The other thing that happened is that we see those worlds getting closer together. Whereas before we could think about what we do operationally and what we do for analytics purposes as separate concerns, they are getting closer together, especially if you’re trying to train more like predictive, prescriptive analytics. You train machine learning models, ideally you want the model to be used, backed by an operational system to do things like product recommendation or to optimize some part of your business. That distinction is getting more blurry, and there are needs for getting outputs of analytics back into the operational world, and the other way around.
A lot of these analytics needs good quality data to be able to train those models or get good results. These things are coming together. These were some of the trends where the original idea from data mesh came from. We were seeing lessons we learned for how to scale usage of software. A lot of the principles of data mesh came from how we learn to scale engineering organizations. Two in particular that I call out, they are principles there in the book as well, but one is the principle of data as a product. The principle means, let’s treat data as a product, meaning, who are the people that are going to use this data? How can we make this data useful for people?

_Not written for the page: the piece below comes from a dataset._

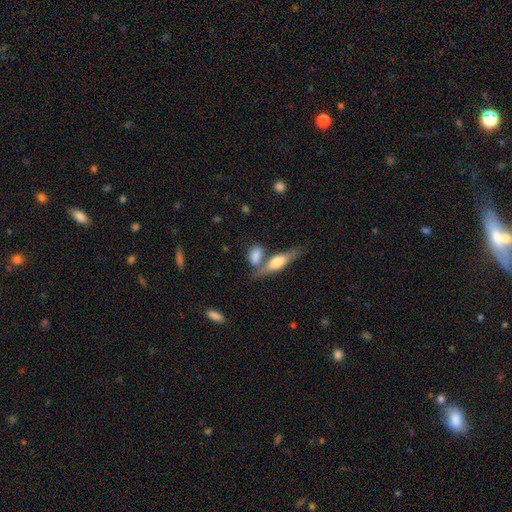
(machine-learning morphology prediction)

How can we put the data in the right shape that makes it easy for people to use it? Not just something that got passed around from one team to another, and then you lose context of what the data means, which leads to a lot of the usual data quality problems that we see. In data mesh, at least, data product side is the building block for how we draw the architecture, like the ITV example I showed earlier on. The other thing around that is that if we’re treating as a product, we bring the product thinking as well.

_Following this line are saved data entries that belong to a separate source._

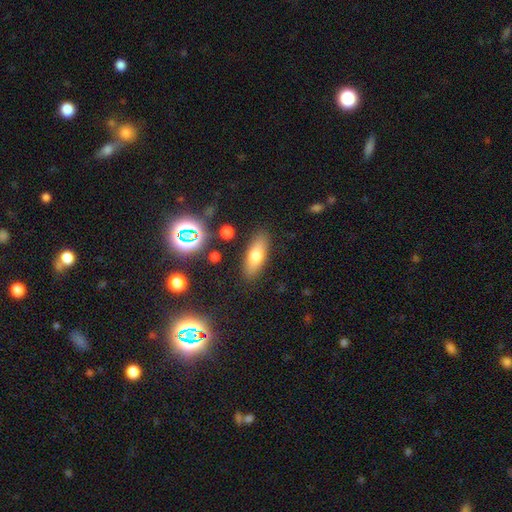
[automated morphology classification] Q: Smooth or featured?
A: smooth (69%); runner-up: featured or disk (21%)
Q: How rounded?
A: in between (62%); runner-up: cigar-shaped (34%)
Q: Merging?
A: none (86%); runner-up: minor disturbance (9%)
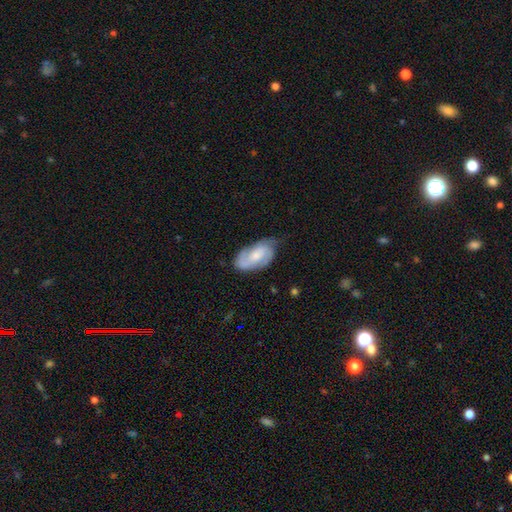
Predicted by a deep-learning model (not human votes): A featured or disk galaxy (66%) with no bar (53%), 2 (61%) medium (44%) spiral arms (91%) and a small central bulge (48%). Merging: none (60%).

In software these days we talk about product teams that own a piece of software for the long run, there’s less about those build and throw over the wall for other people to maintain. The data products will have similar like long-term ownership, and if we can help drive alignment between how we treat data, how we treat technology, and how we align that through the business.

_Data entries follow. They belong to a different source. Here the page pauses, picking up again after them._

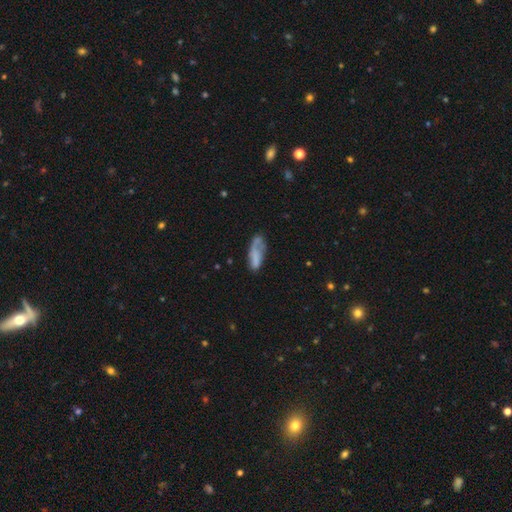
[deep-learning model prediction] Q: Smooth or featured?
A: smooth (62%); runner-up: featured or disk (30%)
Q: How rounded?
A: in between (65%); runner-up: cigar-shaped (33%)
Q: Merging?
A: none (40%); runner-up: minor disturbance (29%)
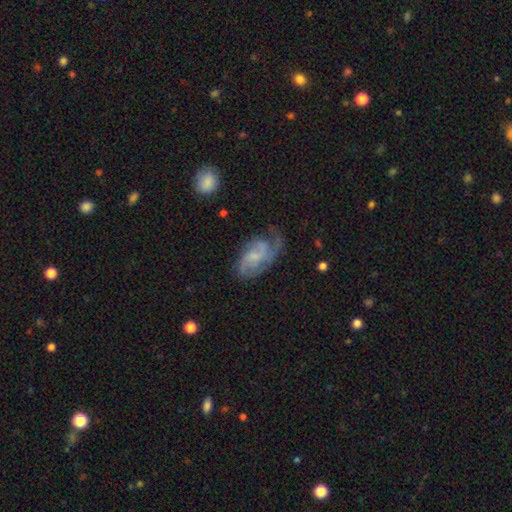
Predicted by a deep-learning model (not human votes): This appears to be a featured or disk galaxy (69%) with no bar (55%), 2 (41%) medium (44%) spiral arms (89%) and a small central bulge (42%). Merging: none (46%).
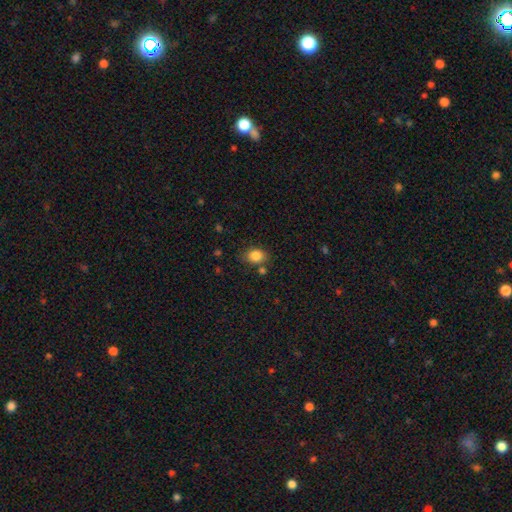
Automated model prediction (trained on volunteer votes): Overall: smooth (85%). How rounded: in between (58%; round 41%). Merging: none (73%).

The other big concepts that influenced a lot of data mesh was from domain-driven design. The principle talks about decentralizing ownership of data around domains. What Zhamak means with domains in that context is from Eric Evans’ book on domain-driven design, which originally was written about tackling complexity in software. A lot of those core ideas for how we think about the core domain, how do we model things? How do we drive ubiquitous language? Do we use the right terminology that reflects all the way from how people talk in the corridors all the way to the code that we write? How do we build explicit bounded contexts to deal with problems where people use the same name, but they mean different things in different parts of the organization? A lot of that, it’s coming from that, applied to data.
Modeling is Hard
The thing is, still today, modeling is hard. I like this quote from George Box, he says, “Every model is wrong, but some of them are useful.” To decide which one is useful, there’s no blanket criteria that we can use. It will depend on the type of problem that you’re trying to solve. We’ve seen on this track, I think most people said, with architecture, it’s always a tradeoff. With data architecture, it’s the same. The way that we model data as well, there’s multiple ways of doing things. This is a dumb example, just to make an illustration.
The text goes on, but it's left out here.